Excerpted data:
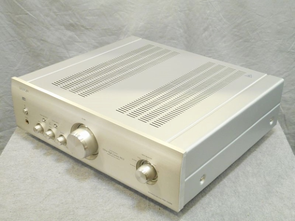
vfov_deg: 32.9
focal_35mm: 44
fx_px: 375
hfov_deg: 42.9
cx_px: 148
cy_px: 110
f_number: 4.7
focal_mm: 7.9
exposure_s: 1/15
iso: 400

Problem description:
Leave out the pictures and return the rest of the records exactly.

Answer section:
vfov_deg: 32.9
focal_35mm: 44
fx_px: 375
hfov_deg: 42.9
cx_px: 148
cy_px: 110
f_number: 4.7
focal_mm: 7.9
exposure_s: 1/15
iso: 400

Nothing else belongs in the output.